### SUPPLIED MATERIAL ###

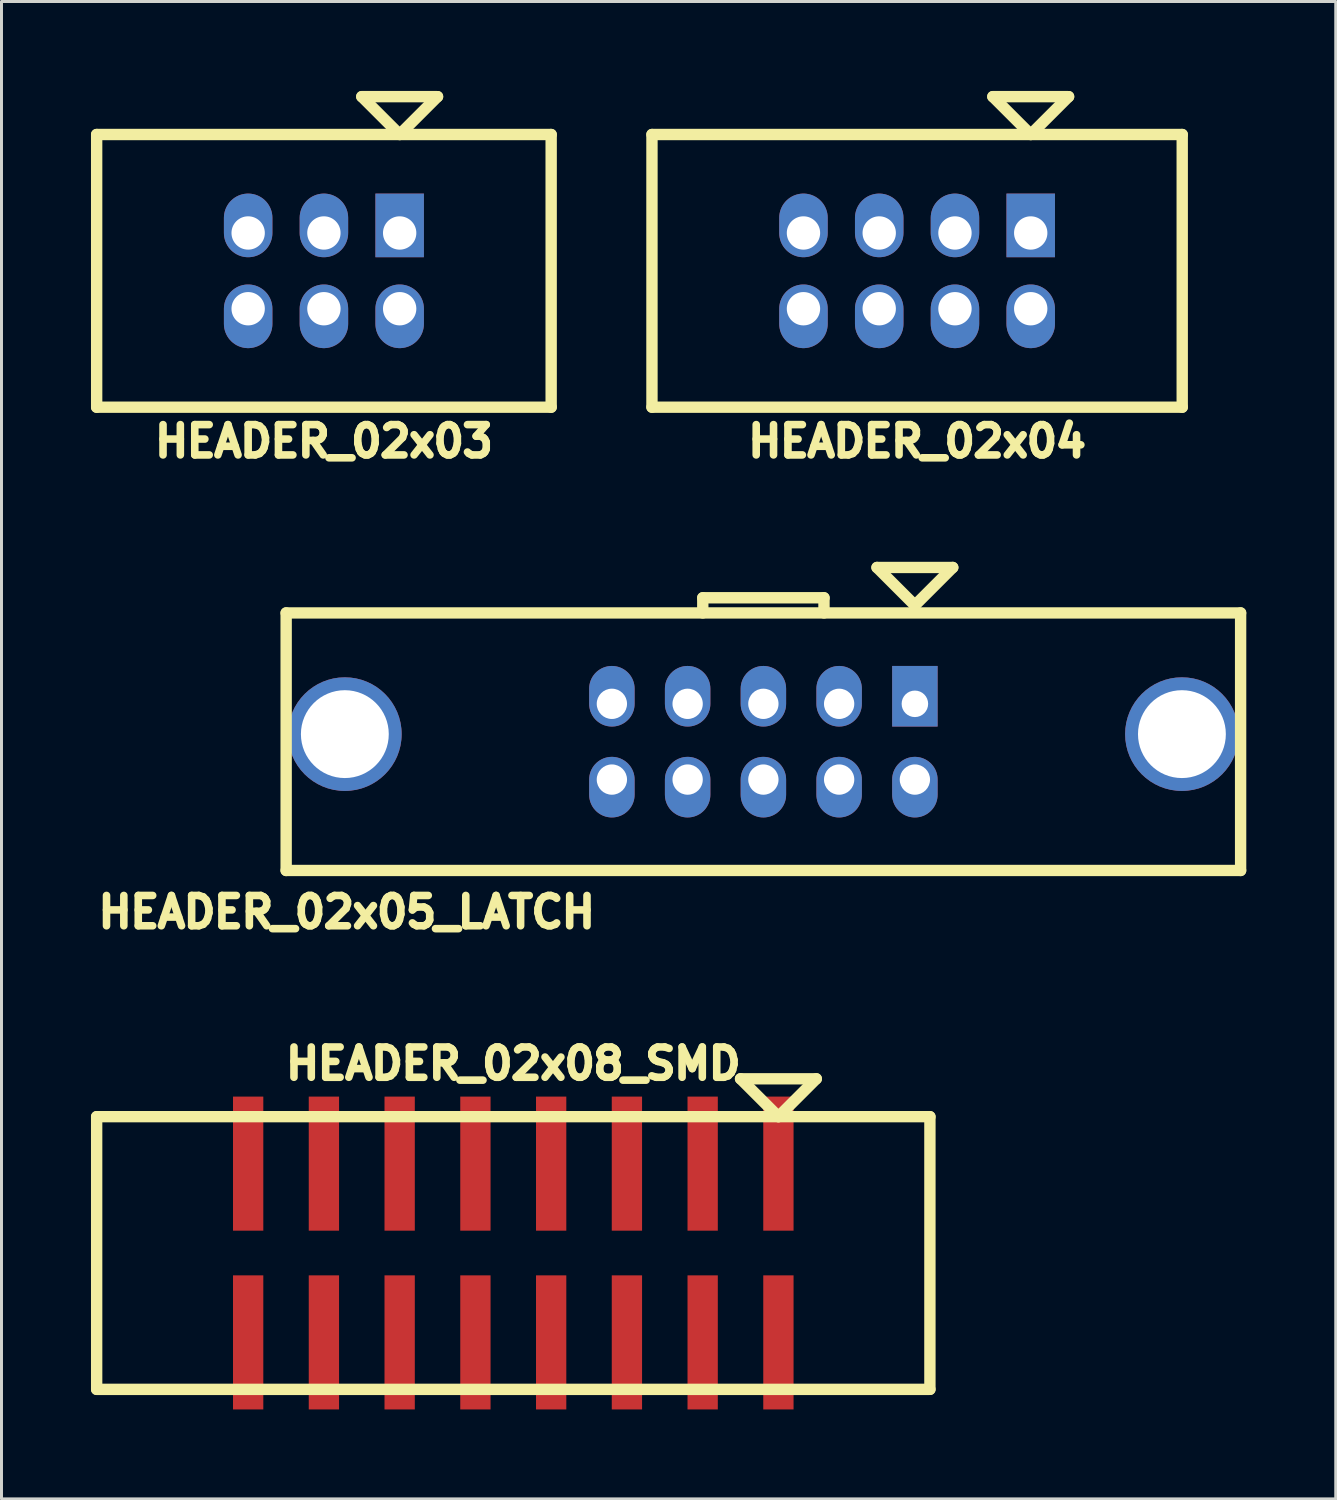
<source format=kicad_pcb>
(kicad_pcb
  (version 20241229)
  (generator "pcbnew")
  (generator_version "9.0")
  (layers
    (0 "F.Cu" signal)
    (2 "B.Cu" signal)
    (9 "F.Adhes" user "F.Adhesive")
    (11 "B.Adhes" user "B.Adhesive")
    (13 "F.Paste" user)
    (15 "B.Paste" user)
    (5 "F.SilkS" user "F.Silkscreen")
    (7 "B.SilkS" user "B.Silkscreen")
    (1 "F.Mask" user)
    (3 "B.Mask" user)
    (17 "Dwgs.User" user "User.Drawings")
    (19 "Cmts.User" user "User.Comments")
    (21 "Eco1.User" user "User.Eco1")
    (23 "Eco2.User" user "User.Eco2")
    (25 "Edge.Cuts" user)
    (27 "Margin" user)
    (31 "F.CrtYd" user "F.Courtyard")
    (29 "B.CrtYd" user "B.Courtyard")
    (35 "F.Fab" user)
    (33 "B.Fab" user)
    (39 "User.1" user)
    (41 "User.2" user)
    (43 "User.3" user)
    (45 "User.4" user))
  (footprint "HEADER_02x08_SMD"
    (layer "F.Cu")
    (at 14.161 38.965)
    (property "Reference" "HEADER_02x08_SMD" (at 0 -6.35 0) (layer "F.SilkS") (effects (font (size 1.016 1.016) (thickness 0.254))))
    (property "Value" "${VALUE}" (at 0 6.35 0) (layer "F.SilkS") (hide yes) (effects (font (size 1.016 1.016) (thickness 0.254))))
    (attr through_hole)
    (fp_line (start -13.97 -4.572) (end -13.97 4.572) (stroke (width 0.381) (type solid)) (layer "F.SilkS"))
    (fp_line (start -13.97 4.572) (end 13.97 4.572) (stroke (width 0.381) (type solid)) (layer "F.SilkS"))
    (fp_line (start 7.62 -5.842) (end 8.89 -4.572) (stroke (width 0.381) (type solid)) (layer "F.SilkS"))
    (fp_line (start 8.89 -4.572) (end 10.16 -5.842) (stroke (width 0.381) (type solid)) (layer "F.SilkS"))
    (fp_line (start 10.16 -5.842) (end 7.62 -5.842) (stroke (width 0.381) (type solid)) (layer "F.SilkS"))
    (fp_line (start 13.97 -4.572) (end -13.97 -4.572) (stroke (width 0.381) (type solid)) (layer "F.SilkS"))
    (fp_line (start 13.97 -4.572) (end 13.97 4.572) (stroke (width 0.381) (type solid)) (layer "F.SilkS"))
    (pad "1" smd rect (at 8.89 -2.997) (size 1.016 4.496) (layers "F.Cu" "F.Mask" "F.Paste"))
    (pad "2" smd rect (at 8.89 2.997) (size 1.016 4.496) (layers "F.Cu" "F.Mask" "F.Paste"))
    (pad "3" smd rect (at 6.35 -2.997) (size 1.016 4.496) (layers "F.Cu" "F.Mask" "F.Paste"))
    (pad "4" smd rect (at 6.35 2.997) (size 1.016 4.496) (layers "F.Cu" "F.Mask" "F.Paste"))
    (pad "5" smd rect (at 3.81 -2.997) (size 1.016 4.496) (layers "F.Cu" "F.Mask" "F.Paste"))
    (pad "6" smd rect (at 3.81 2.997) (size 1.016 4.496) (layers "F.Cu" "F.Mask" "F.Paste"))
    (pad "7" smd rect (at 1.27 -2.997) (size 1.016 4.496) (layers "F.Cu" "F.Mask" "F.Paste"))
    (pad "8" smd rect (at 1.27 2.997) (size 1.016 4.496) (layers "F.Cu" "F.Mask" "F.Paste"))
    (pad "9" smd rect (at -1.27 -2.997) (size 1.016 4.496) (layers "F.Cu" "F.Mask" "F.Paste"))
    (pad "10" smd rect (at -1.27 2.997) (size 1.016 4.496) (layers "F.Cu" "F.Mask" "F.Paste"))
    (pad "11" smd rect (at -3.81 -2.997) (size 1.016 4.496) (layers "F.Cu" "F.Mask" "F.Paste"))
    (pad "12" smd rect (at -3.81 2.997) (size 1.016 4.496) (layers "F.Cu" "F.Mask" "F.Paste"))
    (pad "13" smd rect (at -6.35 -2.997) (size 1.016 4.496) (layers "F.Cu" "F.Mask" "F.Paste"))
    (pad "14" smd rect (at -6.35 2.997) (size 1.016 4.496) (layers "F.Cu" "F.Mask" "F.Paste"))
    (pad "15" smd rect (at -8.89 -2.997) (size 1.016 4.496) (layers "F.Cu" "F.Mask" "F.Paste"))
    (pad "16" smd rect (at -8.89 2.997) (size 1.016 4.496) (layers "F.Cu" "F.Mask" "F.Paste")))
  (footprint "HEADER_02x03"
    (layer "F.Cu")
    (at 7.811 6.032)
    (property "Reference" "HEADER_02x03" (at 0 5.715 0) (layer "F.SilkS") (effects (font (size 1.016 1.016) (thickness 0.254))))
    (property "Value" "${VALUE}" (at -8.89 0 90) (layer "F.SilkS") (hide yes) (effects (font (size 1.016 1.016) (thickness 0.254))))
    (attr through_hole)
    (fp_line (start -7.62 -4.572) (end -7.62 4.572) (stroke (width 0.381) (type solid)) (layer "F.SilkS"))
    (fp_line (start -7.62 4.572) (end 7.62 4.572) (stroke (width 0.381) (type solid)) (layer "F.SilkS"))
    (fp_line (start 1.27 -5.842) (end 2.54 -4.572) (stroke (width 0.381) (type solid)) (layer "F.SilkS"))
    (fp_line (start 2.54 -4.572) (end 3.81 -5.842) (stroke (width 0.381) (type solid)) (layer "F.SilkS"))
    (fp_line (start 3.81 -5.842) (end 1.27 -5.842) (stroke (width 0.381) (type solid)) (layer "F.SilkS"))
    (fp_line (start 7.62 -4.572) (end -7.62 -4.572) (stroke (width 0.381) (type solid)) (layer "F.SilkS"))
    (fp_line (start 7.62 -4.572) (end 7.62 4.572) (stroke (width 0.381) (type solid)) (layer "F.SilkS"))
    (pad "1" thru_hole rect (at 2.54 -1.27) (size 1.626 2.134) (drill 1.118 (offset 0 -0.254)) (layers "*.Cu" "*.Mask"))
    (pad "2" thru_hole oval (at 2.54 1.27) (size 1.626 2.134) (drill 1.118 (offset 0 0.254)) (layers "*.Cu" "*.Mask"))
    (pad "3" thru_hole oval (at 0 -1.27) (size 1.626 2.134) (drill 1.118 (offset 0 -0.254)) (layers "*.Cu" "*.Mask"))
    (pad "4" thru_hole oval (at 0 1.27) (size 1.626 2.134) (drill 1.118 (offset 0 0.254)) (layers "*.Cu" "*.Mask"))
    (pad "5" thru_hole oval (at -2.54 -1.27) (size 1.626 2.134) (drill 1.118 (offset 0 -0.254)) (layers "*.Cu" "*.Mask"))
    (pad "6" thru_hole oval (at -2.54 1.27) (size 1.626 2.134) (drill 1.118 (offset 0 0.254)) (layers "*.Cu" "*.Mask")))
  (footprint "HEADER_02x04"
    (layer "F.Cu")
    (at 27.701 6.032)
    (property "Reference" "HEADER_02x04" (at 0 5.715 0) (layer "F.SilkS") (effects (font (size 1.016 1.016) (thickness 0.254))))
    (property "Value" "${VALUE}" (at -10.16 0 90) (layer "F.SilkS") (hide yes) (effects (font (size 1.016 1.016) (thickness 0.254))))
    (attr through_hole)
    (fp_line (start -8.89 -4.572) (end -8.89 4.572) (stroke (width 0.381) (type solid)) (layer "F.SilkS"))
    (fp_line (start -8.89 4.572) (end 8.89 4.572) (stroke (width 0.381) (type solid)) (layer "F.SilkS"))
    (fp_line (start 2.54 -5.842) (end 3.81 -4.572) (stroke (width 0.381) (type solid)) (layer "F.SilkS"))
    (fp_line (start 3.81 -4.572) (end 5.08 -5.842) (stroke (width 0.381) (type solid)) (layer "F.SilkS"))
    (fp_line (start 5.08 -5.842) (end 2.54 -5.842) (stroke (width 0.381) (type solid)) (layer "F.SilkS"))
    (fp_line (start 8.89 -4.572) (end -8.89 -4.572) (stroke (width 0.381) (type solid)) (layer "F.SilkS"))
    (fp_line (start 8.89 -4.572) (end 8.89 4.572) (stroke (width 0.381) (type solid)) (layer "F.SilkS"))
    (pad "1" thru_hole rect (at 3.81 -1.27) (size 1.626 2.134) (drill 1.118 (offset 0 -0.254)) (layers "*.Cu" "*.Mask"))
    (pad "2" thru_hole oval (at 3.81 1.27) (size 1.626 2.134) (drill 1.118 (offset 0 0.254)) (layers "*.Cu" "*.Mask"))
    (pad "3" thru_hole oval (at 1.27 -1.27) (size 1.626 2.134) (drill 1.118 (offset 0 -0.254)) (layers "*.Cu" "*.Mask"))
    (pad "4" thru_hole oval (at 1.27 1.27) (size 1.626 2.134) (drill 1.118 (offset 0 0.254)) (layers "*.Cu" "*.Mask"))
    (pad "5" thru_hole oval (at -1.27 -1.27) (size 1.626 2.134) (drill 1.118 (offset 0 -0.254)) (layers "*.Cu" "*.Mask"))
    (pad "6" thru_hole oval (at -1.27 1.27) (size 1.626 2.134) (drill 1.118 (offset 0 0.254)) (layers "*.Cu" "*.Mask"))
    (pad "7" thru_hole oval (at -3.81 -1.27) (size 1.626 2.134) (drill 1.118 (offset 0 -0.254)) (layers "*.Cu" "*.Mask"))
    (pad "8" thru_hole oval (at -3.81 1.27) (size 1.626 2.134) (drill 1.118 (offset 0 0.254)) (layers "*.Cu" "*.Mask")))
  (footprint "HEADER_02x05_LATCH"
    (layer "F.Cu")
    (at 22.547 21.82)
    (property "Reference" "HEADER_02x05_LATCH" (at -13.97 5.715 0) (layer "F.SilkS") (effects (font (size 1.016 1.016) (thickness 0.254))))
    (property "Value" "${VALUE}" (at -13.97 -5.715 0) (layer "F.Fab") (hide yes) (effects (font (size 1.016 1.016) (thickness 0.254))))
    (attr through_hole)
    (fp_line (start -16.002 -4.318) (end -16.002 4.318) (stroke (width 0.381) (type solid)) (layer "F.SilkS"))
    (fp_line (start -16.002 4.318) (end 16.002 4.318) (stroke (width 0.381) (type solid)) (layer "F.SilkS"))
    (fp_line (start -2.032 -4.826) (end 2.032 -4.826) (stroke (width 0.381) (type solid)) (layer "F.SilkS"))
    (fp_line (start -2.032 -4.318) (end -2.032 -4.826) (stroke (width 0.381) (type solid)) (layer "F.SilkS"))
    (fp_line (start 2.032 -4.826) (end 2.032 -4.318) (stroke (width 0.381) (type solid)) (layer "F.SilkS"))
    (fp_line (start 3.81 -5.842) (end 5.08 -4.572) (stroke (width 0.381) (type solid)) (layer "F.SilkS"))
    (fp_line (start 5.08 -4.572) (end 6.35 -5.842) (stroke (width 0.381) (type solid)) (layer "F.SilkS"))
    (fp_line (start 6.35 -5.842) (end 3.81 -5.842) (stroke (width 0.381) (type solid)) (layer "F.SilkS"))
    (fp_line (start 16.002 -4.318) (end -16.002 -4.318) (stroke (width 0.381) (type solid)) (layer "F.SilkS"))
    (fp_line (start 16.002 -4.318) (end 16.002 4.318) (stroke (width 0.381) (type solid)) (layer "F.SilkS"))
    (pad "" thru_hole circle (at -14.034 -0.254) (size 3.81 3.81) (drill 2.946) (layers "*.Cu" "*.Mask"))
    (pad "" thru_hole circle (at 14.034 -0.254) (size 3.81 3.81) (drill 2.946) (layers "*.Cu" "*.Mask"))
    (pad "1" thru_hole rect (at 5.08 -1.27) (size 1.524 2.032) (drill 0.889 (offset 0 -0.254)) (layers "*.Cu" "*.Mask"))
    (pad "2" thru_hole oval (at 5.08 1.27) (size 1.524 2.032) (drill 1.016 (offset 0 0.254)) (layers "*.Cu" "*.Mask"))
    (pad "3" thru_hole oval (at 2.54 -1.27) (size 1.524 2.032) (drill 1.016 (offset 0 -0.254)) (layers "*.Cu" "*.Mask"))
    (pad "4" thru_hole oval (at 2.54 1.27) (size 1.524 2.032) (drill 1.016 (offset 0 0.254)) (layers "*.Cu" "*.Mask"))
    (pad "5" thru_hole oval (at 0 -1.27) (size 1.524 2.032) (drill 1.016 (offset 0 -0.254)) (layers "*.Cu" "*.Mask"))
    (pad "6" thru_hole oval (at 0 1.27) (size 1.524 2.032) (drill 1.016 (offset 0 0.254)) (layers "*.Cu" "*.Mask"))
    (pad "7" thru_hole oval (at -2.54 -1.27) (size 1.524 2.032) (drill 1.016 (offset 0 -0.254)) (layers "*.Cu" "*.Mask"))
    (pad "8" thru_hole oval (at -2.54 1.27) (size 1.524 2.032) (drill 1.016 (offset 0 0.254)) (layers "*.Cu" "*.Mask"))
    (pad "9" thru_hole oval (at -5.08 -1.27) (size 1.524 2.032) (drill 1.016 (offset 0 -0.254)) (layers "*.Cu" "*.Mask"))
    (pad "10" thru_hole oval (at -5.08 1.27) (size 1.524 2.032) (drill 1.016 (offset 0 0.254)) (layers "*.Cu" "*.Mask")))
  (gr_rect
    (start -3 -3)
    (end 41.739 47.21)
    (stroke (width 0.1) (type default))
    (fill no)
    (layer "Edge.Cuts")))
</source>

###

Return every line holding the word "Courtyard" from the records.

# [EXERCISE ANSWER]
    (31 "F.CrtYd" user "F.Courtyard")
    (29 "B.CrtYd" user "B.Courtyard")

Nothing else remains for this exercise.